They just slow down, causing mobility loss, study shows.
As humans age, tasks that require coordinated motor skills, such as navigating stairs or writing a letter, become increasingly difficult to perform. Reduced mobility caused by aging is strongly associated with adverse health outcomes and a diminished quality of life.
Researchers at Brown discovered that the loss of connectivity of motor neurons in the spinal cord—not the death of those neurons, as was previously thought—is what impairs voluntary movements during aging.
“This is an important fundamental discovery because it tells us that treatments are possible to prevent and reverse motor deficits that occur as we age,” says Gregorio Valdez, PhD, the GLF Translational Associate Professor of Molecular Biology, Cell Biology, and Biochemistry and a Center for Translational Neuroscience-affiliated faculty member.
“The primary hardware, motor neurons, are spared by aging.
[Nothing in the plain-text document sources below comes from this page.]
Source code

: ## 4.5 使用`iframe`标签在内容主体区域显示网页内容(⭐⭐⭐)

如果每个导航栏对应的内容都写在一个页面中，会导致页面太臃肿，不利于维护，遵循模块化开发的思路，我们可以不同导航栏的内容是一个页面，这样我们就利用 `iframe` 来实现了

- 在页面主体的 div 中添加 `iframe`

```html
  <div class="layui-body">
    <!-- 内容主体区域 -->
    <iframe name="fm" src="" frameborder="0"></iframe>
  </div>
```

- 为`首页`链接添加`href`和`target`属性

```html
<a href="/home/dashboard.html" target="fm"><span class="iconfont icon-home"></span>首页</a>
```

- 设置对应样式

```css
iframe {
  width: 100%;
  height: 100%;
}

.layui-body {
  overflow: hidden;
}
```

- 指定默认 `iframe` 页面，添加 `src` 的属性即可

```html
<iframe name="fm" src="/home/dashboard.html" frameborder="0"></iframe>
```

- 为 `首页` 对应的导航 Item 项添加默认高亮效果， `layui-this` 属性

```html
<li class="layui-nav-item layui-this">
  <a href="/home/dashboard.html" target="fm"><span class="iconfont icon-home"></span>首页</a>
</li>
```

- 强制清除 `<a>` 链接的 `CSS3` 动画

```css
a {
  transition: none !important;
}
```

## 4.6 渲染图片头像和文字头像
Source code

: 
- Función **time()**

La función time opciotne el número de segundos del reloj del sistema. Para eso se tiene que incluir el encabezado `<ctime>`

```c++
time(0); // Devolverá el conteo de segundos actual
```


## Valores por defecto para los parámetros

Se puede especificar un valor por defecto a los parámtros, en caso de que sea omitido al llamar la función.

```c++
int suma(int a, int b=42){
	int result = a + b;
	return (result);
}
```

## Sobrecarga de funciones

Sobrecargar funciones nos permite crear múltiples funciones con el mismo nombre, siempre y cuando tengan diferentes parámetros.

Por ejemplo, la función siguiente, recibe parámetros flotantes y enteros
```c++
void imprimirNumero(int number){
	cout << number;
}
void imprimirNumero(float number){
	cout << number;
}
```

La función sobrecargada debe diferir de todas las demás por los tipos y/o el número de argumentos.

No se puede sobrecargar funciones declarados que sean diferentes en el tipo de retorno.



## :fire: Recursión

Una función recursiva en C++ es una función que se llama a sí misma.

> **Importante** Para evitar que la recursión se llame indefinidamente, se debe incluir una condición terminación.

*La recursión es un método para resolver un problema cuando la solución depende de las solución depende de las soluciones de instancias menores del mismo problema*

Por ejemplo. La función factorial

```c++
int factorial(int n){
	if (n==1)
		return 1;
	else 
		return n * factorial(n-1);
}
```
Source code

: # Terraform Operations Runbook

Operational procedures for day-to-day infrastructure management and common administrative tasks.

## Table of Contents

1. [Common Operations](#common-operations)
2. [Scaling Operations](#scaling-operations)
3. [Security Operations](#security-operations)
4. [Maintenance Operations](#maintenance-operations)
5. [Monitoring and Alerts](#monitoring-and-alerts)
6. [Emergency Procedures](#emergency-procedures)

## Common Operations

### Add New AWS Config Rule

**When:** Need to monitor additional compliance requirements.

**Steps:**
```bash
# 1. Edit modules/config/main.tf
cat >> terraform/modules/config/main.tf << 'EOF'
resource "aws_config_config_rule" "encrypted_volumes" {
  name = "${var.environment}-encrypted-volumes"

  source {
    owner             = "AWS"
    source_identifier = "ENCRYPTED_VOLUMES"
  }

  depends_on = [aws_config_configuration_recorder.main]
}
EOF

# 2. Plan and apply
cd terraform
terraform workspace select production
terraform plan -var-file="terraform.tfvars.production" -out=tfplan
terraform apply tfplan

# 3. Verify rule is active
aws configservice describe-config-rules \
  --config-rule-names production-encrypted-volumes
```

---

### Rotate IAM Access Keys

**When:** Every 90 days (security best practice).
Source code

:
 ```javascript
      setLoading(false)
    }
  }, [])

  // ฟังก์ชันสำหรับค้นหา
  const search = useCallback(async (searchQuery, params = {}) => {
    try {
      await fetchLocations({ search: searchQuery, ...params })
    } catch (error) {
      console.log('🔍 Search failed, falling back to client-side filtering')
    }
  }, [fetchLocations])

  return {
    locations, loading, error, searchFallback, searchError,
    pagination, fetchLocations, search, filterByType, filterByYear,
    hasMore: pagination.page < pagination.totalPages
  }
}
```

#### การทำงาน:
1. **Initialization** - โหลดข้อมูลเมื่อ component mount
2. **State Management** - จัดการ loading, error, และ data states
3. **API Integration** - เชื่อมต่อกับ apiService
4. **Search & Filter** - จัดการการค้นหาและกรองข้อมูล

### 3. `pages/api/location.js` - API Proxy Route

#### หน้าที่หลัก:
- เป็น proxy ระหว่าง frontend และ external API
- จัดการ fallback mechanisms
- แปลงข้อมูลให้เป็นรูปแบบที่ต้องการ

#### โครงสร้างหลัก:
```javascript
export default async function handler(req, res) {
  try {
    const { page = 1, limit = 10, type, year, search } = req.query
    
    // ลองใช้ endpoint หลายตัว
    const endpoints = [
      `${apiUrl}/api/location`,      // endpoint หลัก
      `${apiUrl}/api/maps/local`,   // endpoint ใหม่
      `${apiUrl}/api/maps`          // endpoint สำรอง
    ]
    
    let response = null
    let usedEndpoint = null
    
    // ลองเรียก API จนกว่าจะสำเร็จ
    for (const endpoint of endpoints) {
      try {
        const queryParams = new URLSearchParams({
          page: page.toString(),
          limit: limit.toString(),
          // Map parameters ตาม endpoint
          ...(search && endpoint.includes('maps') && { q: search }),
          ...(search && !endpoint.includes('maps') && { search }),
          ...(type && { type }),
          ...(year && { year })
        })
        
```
If we can figure out how to keep synapses from degenerating, or mimic their actions using pharmacological interventions, we may be able to treat motor issues in the elderly that often lead to injuries due to falls,” he says.
For the study, published in the Journal of Clinical Investigation Insight, researchers examined spinal motor neurons in humans, monkeys, and mice.
“These findings revealed that, as individuals age, motor neurons lose many of the connections that direct their function,” says first author Ryan Castro PhD’22.
“Aging causes motor neurons to engage in self-destructive behavior,” Valdez adds. “While motor neurons do not die in old age, they progressively increase expression of molecules that cause degeneration of their own synapses and cause glial cells to attack neurons, and that increases inflammation.”
Some of these aging-related genes and pathways are also found altered in motor neurons affected with amyotrophic lateral sclerosis. The researchers now plan to target molecular mechanisms they found altered in motor neurons that could be responsible for the loss of their own synapses with advancing age.